▶ _What you will do_
If a line in the entries contains the word "Left", list it.

▶ _Source data_
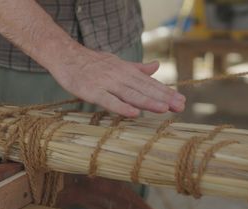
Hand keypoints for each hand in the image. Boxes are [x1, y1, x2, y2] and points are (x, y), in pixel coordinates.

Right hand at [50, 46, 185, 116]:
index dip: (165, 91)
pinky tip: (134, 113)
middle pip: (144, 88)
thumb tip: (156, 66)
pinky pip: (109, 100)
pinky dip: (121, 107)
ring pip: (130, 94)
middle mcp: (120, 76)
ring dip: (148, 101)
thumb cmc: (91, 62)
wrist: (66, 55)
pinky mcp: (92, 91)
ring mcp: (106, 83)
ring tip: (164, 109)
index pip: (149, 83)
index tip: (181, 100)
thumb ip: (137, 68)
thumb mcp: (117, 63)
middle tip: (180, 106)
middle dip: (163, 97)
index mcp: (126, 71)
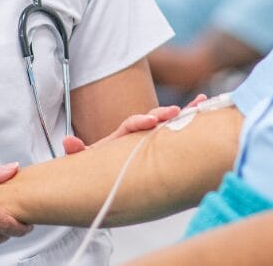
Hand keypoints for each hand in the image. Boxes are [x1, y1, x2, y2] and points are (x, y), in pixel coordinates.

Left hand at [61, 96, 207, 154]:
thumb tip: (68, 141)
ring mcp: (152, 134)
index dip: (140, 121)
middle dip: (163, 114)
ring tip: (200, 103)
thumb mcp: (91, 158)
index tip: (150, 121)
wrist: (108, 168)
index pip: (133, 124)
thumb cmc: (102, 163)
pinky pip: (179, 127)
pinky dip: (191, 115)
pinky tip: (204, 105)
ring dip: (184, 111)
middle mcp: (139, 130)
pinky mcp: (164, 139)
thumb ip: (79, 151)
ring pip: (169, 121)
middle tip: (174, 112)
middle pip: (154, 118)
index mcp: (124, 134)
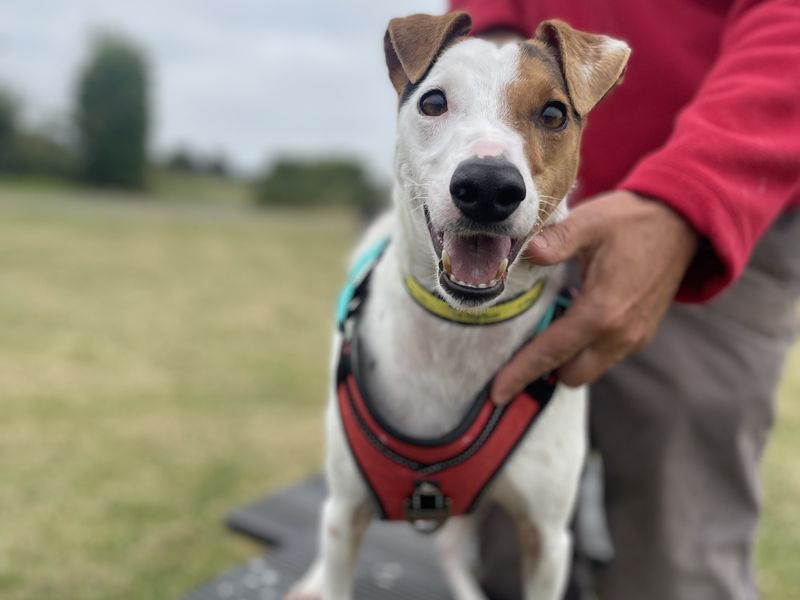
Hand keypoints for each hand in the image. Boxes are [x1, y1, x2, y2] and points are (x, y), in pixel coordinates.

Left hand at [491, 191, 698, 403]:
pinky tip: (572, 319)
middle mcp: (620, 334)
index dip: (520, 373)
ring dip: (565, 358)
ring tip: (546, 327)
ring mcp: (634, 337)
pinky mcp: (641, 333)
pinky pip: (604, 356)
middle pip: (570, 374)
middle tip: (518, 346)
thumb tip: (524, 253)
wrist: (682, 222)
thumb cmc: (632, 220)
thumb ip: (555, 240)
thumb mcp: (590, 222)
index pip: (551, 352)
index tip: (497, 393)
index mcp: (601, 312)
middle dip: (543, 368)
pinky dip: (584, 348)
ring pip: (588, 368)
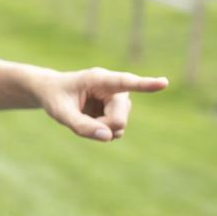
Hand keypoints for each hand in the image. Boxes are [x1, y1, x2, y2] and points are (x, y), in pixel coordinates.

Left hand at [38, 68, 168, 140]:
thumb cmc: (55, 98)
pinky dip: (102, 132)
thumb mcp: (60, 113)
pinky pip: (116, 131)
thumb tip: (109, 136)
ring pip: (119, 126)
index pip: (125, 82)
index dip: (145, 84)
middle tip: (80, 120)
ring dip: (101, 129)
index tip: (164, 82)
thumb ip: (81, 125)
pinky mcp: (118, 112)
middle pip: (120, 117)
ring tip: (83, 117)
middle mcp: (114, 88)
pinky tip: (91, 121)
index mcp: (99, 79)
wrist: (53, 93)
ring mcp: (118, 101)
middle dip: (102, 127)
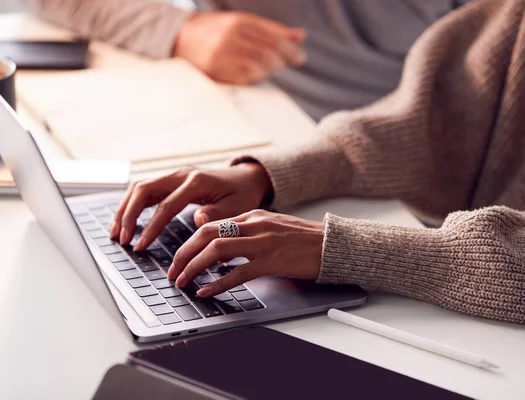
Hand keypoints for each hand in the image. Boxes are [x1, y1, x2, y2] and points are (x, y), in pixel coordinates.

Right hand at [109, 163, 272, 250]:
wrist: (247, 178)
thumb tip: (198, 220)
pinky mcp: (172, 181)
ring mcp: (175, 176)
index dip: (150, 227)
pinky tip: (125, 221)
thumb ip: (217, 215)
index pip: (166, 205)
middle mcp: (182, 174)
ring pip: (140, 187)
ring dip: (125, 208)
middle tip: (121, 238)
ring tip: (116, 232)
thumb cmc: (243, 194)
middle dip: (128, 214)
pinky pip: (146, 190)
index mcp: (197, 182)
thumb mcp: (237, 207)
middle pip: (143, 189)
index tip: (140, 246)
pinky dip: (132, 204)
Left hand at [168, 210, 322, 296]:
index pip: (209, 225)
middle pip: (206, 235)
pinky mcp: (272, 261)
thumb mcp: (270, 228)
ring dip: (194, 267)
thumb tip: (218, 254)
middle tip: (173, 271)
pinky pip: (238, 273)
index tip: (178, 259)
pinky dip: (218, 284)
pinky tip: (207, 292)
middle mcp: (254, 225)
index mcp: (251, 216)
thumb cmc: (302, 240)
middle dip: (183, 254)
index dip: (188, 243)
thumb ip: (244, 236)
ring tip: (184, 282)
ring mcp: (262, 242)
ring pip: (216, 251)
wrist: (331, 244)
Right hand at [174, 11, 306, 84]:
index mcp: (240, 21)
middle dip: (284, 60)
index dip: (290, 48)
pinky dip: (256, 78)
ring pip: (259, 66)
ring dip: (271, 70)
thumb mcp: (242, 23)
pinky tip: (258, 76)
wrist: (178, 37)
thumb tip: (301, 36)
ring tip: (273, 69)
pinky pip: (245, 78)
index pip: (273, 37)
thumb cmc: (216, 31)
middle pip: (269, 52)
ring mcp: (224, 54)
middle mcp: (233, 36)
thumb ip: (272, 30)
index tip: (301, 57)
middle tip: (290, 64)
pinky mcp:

▶ _Exercise response_
Left hand at [61, 96, 207, 154]:
Left hand at [491, 191, 698, 403]:
Left hand at [38, 68, 168, 140]:
Left hand at [168, 210, 322, 296]:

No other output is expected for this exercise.